*** Supplied material ***

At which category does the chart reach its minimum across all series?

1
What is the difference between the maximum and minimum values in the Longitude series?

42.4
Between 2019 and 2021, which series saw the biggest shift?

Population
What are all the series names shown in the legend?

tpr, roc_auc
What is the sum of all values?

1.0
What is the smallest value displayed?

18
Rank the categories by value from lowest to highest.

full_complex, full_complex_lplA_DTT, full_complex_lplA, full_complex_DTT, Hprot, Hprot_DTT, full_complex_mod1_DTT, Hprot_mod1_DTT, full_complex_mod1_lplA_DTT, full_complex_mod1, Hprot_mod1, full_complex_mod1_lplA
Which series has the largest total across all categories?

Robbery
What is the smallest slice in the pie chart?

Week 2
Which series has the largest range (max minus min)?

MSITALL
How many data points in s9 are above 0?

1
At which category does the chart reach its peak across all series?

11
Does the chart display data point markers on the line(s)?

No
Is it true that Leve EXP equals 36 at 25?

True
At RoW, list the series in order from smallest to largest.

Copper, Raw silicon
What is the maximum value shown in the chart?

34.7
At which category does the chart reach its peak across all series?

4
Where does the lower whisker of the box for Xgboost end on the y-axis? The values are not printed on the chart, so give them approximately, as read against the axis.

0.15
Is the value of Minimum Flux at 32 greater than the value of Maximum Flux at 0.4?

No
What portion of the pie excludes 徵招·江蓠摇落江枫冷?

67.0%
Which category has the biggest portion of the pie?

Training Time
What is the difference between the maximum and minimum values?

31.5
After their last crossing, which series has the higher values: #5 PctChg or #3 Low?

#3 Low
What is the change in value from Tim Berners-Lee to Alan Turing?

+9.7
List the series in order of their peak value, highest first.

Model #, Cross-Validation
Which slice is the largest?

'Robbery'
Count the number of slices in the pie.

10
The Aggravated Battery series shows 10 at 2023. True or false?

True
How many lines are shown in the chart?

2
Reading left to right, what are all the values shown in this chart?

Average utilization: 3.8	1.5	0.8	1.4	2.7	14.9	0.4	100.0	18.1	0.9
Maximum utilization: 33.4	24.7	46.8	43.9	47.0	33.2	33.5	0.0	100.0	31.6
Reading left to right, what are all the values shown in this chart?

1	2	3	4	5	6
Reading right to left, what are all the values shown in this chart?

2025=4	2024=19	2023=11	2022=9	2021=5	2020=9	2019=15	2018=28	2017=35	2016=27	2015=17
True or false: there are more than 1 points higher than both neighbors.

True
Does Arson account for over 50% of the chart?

***

Task requirements — Copy all of the lines above without changing a thing.

Answer to the problem —
At which category does the chart reach its minimum across all series?

1
What is the difference between the maximum and minimum values in the Longitude series?

42.4
Between 2019 and 2021, which series saw the biggest shift?

Population
What are all the series names shown in the legend?

tpr, roc_auc
What is the sum of all values?

1.0
What is the smallest value displayed?

18
Rank the categories by value from lowest to highest.

full_complex, full_complex_lplA_DTT, full_complex_lplA, full_complex_DTT, Hprot, Hprot_DTT, full_complex_mod1_DTT, Hprot_mod1_DTT, full_complex_mod1_lplA_DTT, full_complex_mod1, Hprot_mod1, full_complex_mod1_lplA
Which series has the largest total across all categories?

Robbery
What is the smallest slice in the pie chart?

Week 2
Which series has the largest range (max minus min)?

MSITALL
How many data points in s9 are above 0?

1
At which category does the chart reach its peak across all series?

11
Does the chart display data point markers on the line(s)?

No
Is it true that Leve EXP equals 36 at 25?

True
At RoW, list the series in order from smallest to largest.

Copper, Raw silicon
What is the maximum value shown in the chart?

34.7
At which category does the chart reach its peak across all series?

4
Where does the lower whisker of the box for Xgboost end on the y-axis? The values are not printed on the chart, so give them approximately, as read against the axis.

0.15
Is the value of Minimum Flux at 32 greater than the value of Maximum Flux at 0.4?

No
What portion of the pie excludes 徵招·江蓠摇落江枫冷?

67.0%
Which category has the biggest portion of the pie?

Training Time
What is the difference between the maximum and minimum values?

31.5
After their last crossing, which series has the higher values: #5 PctChg or #3 Low?

#3 Low
What is the change in value from Tim Berners-Lee to Alan Turing?

+9.7
List the series in order of their peak value, highest first.

Model #, Cross-Validation
Which slice is the largest?

'Robbery'
Count the number of slices in the pie.

10
The Aggravated Battery series shows 10 at 2023. True or false?

True
How many lines are shown in the chart?

2
Reading left to right, what are all the values shown in this chart?

Average utilization: 3.8	1.5	0.8	1.4	2.7	14.9	0.4	100.0	18.1	0.9
Maximum utilization: 33.4	24.7	46.8	43.9	47.0	33.2	33.5	0.0	100.0	31.6
Reading left to right, what are all the values shown in this chart?

1	2	3	4	5	6
Reading right to left, what are all the values shown in this chart?

2025=4	2024=19	2023=11	2022=9	2021=5	2020=9	2019=15	2018=28	2017=35	2016=27	2015=17
True or false: there are more than 1 points higher than both neighbors.

True
Does Arson account for over 50% of the chart?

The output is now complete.